Return each line exactly as written. Begin with the first line of the entries and end with the line that has "МАТОВЫЕ защитные".

### [SUPPLIED DATA]
Content starts

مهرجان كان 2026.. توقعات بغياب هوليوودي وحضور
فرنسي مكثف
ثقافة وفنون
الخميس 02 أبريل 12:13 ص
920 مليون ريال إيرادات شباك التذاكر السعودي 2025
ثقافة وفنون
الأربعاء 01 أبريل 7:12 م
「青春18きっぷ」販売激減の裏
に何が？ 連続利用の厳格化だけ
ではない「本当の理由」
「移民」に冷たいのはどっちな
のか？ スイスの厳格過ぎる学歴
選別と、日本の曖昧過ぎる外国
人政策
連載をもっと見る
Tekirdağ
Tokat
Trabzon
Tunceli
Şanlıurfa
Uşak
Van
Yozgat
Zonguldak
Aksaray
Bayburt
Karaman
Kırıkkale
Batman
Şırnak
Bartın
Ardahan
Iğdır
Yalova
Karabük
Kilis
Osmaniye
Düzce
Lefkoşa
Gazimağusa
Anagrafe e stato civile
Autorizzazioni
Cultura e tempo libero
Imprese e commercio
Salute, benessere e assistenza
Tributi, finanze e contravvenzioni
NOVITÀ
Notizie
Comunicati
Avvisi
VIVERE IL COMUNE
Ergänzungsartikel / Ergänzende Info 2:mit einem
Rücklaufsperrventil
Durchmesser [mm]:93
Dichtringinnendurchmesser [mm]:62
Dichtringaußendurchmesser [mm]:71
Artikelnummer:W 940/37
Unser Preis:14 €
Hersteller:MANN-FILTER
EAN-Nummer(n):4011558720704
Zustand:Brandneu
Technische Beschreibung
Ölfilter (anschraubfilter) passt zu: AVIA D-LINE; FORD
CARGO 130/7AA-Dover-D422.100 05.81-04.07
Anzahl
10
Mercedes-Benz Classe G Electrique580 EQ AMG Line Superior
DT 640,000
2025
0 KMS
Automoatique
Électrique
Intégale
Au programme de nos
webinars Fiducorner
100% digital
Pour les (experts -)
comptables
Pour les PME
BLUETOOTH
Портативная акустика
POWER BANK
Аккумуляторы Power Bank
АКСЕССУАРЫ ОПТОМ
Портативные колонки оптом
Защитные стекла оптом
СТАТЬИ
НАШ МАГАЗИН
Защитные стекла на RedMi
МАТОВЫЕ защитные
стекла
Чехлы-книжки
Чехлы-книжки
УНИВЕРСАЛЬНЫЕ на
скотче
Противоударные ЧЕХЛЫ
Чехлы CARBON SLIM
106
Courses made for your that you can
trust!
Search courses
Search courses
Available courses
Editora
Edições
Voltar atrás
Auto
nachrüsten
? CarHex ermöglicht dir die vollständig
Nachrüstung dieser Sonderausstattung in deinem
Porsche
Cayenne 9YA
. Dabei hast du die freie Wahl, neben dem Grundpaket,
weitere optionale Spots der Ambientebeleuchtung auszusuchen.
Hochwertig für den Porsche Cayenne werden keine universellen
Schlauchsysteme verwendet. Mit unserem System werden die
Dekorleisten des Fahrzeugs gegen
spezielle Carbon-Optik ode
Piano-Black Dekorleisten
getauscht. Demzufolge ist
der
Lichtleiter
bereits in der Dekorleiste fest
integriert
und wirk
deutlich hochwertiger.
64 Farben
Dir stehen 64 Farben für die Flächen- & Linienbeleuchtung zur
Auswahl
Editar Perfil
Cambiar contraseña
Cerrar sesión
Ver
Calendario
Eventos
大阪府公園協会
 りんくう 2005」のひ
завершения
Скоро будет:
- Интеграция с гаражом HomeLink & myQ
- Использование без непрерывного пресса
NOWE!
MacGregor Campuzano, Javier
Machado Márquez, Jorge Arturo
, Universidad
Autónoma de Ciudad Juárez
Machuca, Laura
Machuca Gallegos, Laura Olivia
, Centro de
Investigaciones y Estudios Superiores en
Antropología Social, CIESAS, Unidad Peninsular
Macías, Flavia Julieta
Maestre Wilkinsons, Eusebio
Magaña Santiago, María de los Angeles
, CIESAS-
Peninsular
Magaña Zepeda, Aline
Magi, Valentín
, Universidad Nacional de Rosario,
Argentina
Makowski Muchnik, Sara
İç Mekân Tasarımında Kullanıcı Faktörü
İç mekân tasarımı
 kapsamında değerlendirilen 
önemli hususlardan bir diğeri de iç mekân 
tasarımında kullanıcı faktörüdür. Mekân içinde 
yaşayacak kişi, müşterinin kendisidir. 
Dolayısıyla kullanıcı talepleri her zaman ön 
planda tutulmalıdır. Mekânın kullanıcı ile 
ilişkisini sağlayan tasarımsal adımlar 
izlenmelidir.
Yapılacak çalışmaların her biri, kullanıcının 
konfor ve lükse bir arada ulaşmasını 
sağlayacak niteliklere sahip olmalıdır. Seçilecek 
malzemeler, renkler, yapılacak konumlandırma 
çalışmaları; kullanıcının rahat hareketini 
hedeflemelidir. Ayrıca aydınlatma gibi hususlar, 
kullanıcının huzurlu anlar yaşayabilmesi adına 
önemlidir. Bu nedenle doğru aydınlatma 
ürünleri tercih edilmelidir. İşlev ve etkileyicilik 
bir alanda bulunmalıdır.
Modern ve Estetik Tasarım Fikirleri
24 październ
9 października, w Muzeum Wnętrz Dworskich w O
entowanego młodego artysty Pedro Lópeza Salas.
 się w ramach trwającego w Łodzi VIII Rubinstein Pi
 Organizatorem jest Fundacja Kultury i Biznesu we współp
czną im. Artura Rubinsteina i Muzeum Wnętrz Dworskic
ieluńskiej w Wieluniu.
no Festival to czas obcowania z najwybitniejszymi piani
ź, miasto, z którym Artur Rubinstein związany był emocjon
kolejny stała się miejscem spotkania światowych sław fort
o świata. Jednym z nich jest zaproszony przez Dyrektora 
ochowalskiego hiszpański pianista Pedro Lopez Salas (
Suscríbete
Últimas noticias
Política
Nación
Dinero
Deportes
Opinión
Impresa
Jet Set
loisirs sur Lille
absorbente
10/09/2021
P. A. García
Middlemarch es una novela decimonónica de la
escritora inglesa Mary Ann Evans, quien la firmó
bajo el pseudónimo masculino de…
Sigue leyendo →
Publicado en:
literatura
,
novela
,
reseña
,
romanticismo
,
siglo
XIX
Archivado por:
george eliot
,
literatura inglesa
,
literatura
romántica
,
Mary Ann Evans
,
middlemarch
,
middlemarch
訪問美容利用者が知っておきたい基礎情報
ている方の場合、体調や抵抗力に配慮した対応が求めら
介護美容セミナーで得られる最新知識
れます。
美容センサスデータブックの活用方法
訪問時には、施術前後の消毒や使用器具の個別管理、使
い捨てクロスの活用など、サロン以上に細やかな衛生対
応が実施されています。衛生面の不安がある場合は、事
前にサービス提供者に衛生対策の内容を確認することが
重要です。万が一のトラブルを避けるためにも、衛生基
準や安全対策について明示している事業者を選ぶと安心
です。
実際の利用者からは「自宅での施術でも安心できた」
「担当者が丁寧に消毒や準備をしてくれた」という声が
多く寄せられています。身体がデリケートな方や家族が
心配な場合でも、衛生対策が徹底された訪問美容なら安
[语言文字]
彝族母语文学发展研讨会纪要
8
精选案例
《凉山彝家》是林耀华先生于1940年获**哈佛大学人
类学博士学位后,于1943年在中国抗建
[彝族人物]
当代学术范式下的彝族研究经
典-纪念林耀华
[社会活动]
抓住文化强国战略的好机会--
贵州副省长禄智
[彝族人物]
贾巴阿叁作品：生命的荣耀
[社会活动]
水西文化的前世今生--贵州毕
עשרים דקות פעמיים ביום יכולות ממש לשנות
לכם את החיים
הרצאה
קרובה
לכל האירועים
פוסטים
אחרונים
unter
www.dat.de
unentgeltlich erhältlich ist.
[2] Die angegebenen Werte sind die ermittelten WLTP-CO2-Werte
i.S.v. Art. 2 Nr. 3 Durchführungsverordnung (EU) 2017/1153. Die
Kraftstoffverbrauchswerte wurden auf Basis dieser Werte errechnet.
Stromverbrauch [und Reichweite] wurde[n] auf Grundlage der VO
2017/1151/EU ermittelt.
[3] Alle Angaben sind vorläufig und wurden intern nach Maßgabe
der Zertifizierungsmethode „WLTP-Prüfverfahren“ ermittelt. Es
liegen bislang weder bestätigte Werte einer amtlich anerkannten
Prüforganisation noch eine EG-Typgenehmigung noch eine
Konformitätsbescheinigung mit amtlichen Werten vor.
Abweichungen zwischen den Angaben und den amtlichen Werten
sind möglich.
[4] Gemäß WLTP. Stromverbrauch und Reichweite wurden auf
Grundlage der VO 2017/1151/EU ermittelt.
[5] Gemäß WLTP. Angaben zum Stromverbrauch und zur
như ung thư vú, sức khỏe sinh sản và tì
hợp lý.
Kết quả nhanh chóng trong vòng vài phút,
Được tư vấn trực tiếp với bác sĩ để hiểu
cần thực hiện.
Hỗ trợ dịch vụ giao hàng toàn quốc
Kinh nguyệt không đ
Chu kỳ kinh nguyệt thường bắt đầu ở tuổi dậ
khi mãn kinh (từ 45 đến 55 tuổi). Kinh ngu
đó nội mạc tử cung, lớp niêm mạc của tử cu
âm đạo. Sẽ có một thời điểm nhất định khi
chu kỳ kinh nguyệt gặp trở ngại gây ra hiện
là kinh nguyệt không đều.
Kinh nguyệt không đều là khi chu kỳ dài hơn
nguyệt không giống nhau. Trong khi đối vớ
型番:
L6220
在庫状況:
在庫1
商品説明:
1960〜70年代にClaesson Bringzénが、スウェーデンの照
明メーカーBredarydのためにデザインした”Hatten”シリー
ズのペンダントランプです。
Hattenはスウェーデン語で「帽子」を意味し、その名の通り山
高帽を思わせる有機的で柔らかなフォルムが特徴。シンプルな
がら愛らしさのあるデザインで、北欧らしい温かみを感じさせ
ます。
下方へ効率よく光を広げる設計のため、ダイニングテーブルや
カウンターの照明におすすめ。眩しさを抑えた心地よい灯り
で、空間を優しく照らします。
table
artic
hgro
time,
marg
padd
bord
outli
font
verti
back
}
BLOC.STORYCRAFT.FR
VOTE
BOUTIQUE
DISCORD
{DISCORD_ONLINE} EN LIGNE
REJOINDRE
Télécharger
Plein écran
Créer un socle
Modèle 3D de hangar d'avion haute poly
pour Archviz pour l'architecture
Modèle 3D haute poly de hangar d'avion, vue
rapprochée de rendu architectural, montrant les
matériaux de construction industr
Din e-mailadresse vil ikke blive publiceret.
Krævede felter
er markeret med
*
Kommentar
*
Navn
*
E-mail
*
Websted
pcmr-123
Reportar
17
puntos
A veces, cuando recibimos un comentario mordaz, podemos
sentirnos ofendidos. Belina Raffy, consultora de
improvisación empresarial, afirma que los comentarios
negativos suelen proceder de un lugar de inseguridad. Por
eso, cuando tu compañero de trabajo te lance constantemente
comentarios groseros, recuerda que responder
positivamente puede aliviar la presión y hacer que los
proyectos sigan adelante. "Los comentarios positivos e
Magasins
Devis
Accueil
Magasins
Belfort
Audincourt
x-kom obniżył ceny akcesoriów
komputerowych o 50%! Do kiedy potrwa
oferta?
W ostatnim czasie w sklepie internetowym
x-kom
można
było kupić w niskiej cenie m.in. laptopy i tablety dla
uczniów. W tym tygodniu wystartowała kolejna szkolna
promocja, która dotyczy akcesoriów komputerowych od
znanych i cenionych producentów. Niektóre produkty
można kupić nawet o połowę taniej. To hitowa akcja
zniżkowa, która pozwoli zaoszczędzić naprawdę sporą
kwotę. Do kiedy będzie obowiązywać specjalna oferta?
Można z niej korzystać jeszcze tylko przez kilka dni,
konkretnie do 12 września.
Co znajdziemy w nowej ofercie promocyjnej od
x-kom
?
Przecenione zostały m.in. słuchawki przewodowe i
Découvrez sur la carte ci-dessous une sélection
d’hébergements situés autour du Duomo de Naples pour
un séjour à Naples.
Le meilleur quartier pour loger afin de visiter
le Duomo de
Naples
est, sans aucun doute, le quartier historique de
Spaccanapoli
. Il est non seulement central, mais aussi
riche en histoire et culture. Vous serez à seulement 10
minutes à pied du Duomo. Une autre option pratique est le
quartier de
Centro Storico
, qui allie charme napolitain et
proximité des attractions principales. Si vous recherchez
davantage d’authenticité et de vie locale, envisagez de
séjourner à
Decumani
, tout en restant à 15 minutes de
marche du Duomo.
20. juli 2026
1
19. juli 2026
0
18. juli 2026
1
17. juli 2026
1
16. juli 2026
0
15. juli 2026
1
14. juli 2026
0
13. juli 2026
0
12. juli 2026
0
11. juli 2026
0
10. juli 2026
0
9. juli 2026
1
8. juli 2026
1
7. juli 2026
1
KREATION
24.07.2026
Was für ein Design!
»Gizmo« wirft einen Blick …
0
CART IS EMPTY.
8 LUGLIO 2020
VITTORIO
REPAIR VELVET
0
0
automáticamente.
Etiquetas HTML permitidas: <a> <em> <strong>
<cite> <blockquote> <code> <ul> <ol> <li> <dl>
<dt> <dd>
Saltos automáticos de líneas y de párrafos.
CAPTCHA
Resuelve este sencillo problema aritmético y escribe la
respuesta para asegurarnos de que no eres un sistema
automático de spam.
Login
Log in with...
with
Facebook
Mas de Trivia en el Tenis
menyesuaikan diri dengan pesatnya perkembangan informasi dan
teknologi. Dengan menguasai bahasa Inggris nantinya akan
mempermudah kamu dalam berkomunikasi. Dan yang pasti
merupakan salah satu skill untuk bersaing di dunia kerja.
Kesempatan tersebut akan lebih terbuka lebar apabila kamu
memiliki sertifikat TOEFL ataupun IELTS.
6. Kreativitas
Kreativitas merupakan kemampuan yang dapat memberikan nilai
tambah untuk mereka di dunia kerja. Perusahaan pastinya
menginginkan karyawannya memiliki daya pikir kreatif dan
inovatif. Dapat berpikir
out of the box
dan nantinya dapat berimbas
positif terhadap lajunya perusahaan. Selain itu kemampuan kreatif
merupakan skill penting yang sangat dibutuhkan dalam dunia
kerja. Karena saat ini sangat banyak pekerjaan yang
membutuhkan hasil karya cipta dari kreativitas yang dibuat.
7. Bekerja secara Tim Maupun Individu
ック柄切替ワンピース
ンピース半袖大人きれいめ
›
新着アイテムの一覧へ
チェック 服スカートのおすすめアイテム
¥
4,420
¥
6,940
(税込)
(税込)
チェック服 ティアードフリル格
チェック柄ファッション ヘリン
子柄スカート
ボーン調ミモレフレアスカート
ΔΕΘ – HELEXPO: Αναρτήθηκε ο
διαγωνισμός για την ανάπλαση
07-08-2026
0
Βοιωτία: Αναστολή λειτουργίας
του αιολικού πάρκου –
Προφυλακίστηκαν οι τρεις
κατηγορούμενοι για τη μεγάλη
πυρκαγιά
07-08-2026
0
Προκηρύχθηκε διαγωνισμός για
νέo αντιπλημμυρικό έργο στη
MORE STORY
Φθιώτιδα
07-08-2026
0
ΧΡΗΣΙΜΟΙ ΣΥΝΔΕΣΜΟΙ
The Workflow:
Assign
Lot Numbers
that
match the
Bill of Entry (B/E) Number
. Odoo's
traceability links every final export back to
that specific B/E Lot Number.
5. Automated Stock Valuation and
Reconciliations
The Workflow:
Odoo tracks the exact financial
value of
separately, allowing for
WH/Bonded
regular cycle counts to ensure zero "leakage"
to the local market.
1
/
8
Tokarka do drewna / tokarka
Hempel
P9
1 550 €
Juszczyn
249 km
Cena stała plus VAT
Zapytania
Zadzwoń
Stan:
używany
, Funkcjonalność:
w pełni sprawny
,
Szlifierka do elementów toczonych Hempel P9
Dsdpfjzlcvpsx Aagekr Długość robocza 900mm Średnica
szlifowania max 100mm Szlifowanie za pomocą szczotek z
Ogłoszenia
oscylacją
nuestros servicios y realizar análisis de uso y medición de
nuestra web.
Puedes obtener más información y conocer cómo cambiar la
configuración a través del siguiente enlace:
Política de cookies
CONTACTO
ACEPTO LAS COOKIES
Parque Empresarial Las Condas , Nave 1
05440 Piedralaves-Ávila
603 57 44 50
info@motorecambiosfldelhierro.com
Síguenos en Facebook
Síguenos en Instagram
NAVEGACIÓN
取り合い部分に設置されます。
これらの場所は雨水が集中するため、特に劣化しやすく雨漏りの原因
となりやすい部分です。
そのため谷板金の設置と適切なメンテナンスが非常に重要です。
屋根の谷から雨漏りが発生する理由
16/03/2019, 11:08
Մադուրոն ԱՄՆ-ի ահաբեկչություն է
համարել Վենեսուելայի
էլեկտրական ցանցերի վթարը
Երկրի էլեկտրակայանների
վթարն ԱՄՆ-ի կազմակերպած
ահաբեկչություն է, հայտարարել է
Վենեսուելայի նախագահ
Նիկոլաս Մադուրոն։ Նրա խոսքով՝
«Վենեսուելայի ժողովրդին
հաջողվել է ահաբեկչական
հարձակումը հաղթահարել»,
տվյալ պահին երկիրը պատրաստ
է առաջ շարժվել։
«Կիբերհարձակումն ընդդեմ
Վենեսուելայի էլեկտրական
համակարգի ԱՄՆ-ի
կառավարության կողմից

Content ends

### [SOLUTION TO THIS TASK]
مهرجان كان 2026.. توقعات بغياب هوليوودي وحضور
فرنسي مكثف
ثقافة وفنون
الخميس 02 أبريل 12:13 ص
920 مليون ريال إيرادات شباك التذاكر السعودي 2025
ثقافة وفنون
الأربعاء 01 أبريل 7:12 م
「青春18きっぷ」販売激減の裏
に何が？ 連続利用の厳格化だけ
ではない「本当の理由」
「移民」に冷たいのはどっちな
のか？ スイスの厳格過ぎる学歴
選別と、日本の曖昧過ぎる外国
人政策
連載をもっと見る
Tekirdağ
Tokat
Trabzon
Tunceli
Şanlıurfa
Uşak
Van
Yozgat
Zonguldak
Aksaray
Bayburt
Karaman
Kırıkkale
Batman
Şırnak
Bartın
Ardahan
Iğdır
Yalova
Karabük
Kilis
Osmaniye
Düzce
Lefkoşa
Gazimağusa
Anagrafe e stato civile
Autorizzazioni
Cultura e tempo libero
Imprese e commercio
Salute, benessere e assistenza
Tributi, finanze e contravvenzioni
NOVITÀ
Notizie
Comunicati
Avvisi
VIVERE IL COMUNE
Ergänzungsartikel / Ergänzende Info 2:mit einem
Rücklaufsperrventil
Durchmesser [mm]:93
Dichtringinnendurchmesser [mm]:62
Dichtringaußendurchmesser [mm]:71
Artikelnummer:W 940/37
Unser Preis:14 €
Hersteller:MANN-FILTER
EAN-Nummer(n):4011558720704
Zustand:Brandneu
Technische Beschreibung
Ölfilter (anschraubfilter) passt zu: AVIA D-LINE; FORD
CARGO 130/7AA-Dover-D422.100 05.81-04.07
Anzahl
10
Mercedes-Benz Classe G Electrique580 EQ AMG Line Superior
DT 640,000
2025
0 KMS
Automoatique
Électrique
Intégale
Au programme de nos
webinars Fiducorner
100% digital
Pour les (experts -)
comptables
Pour les PME
BLUETOOTH
Портативная акустика
POWER BANK
Аккумуляторы Power Bank
АКСЕССУАРЫ ОПТОМ
Портативные колонки оптом
Защитные стекла оптом
СТАТЬИ
НАШ МАГАЗИН
Защитные стекла на RedMi
МАТОВЫЕ защитные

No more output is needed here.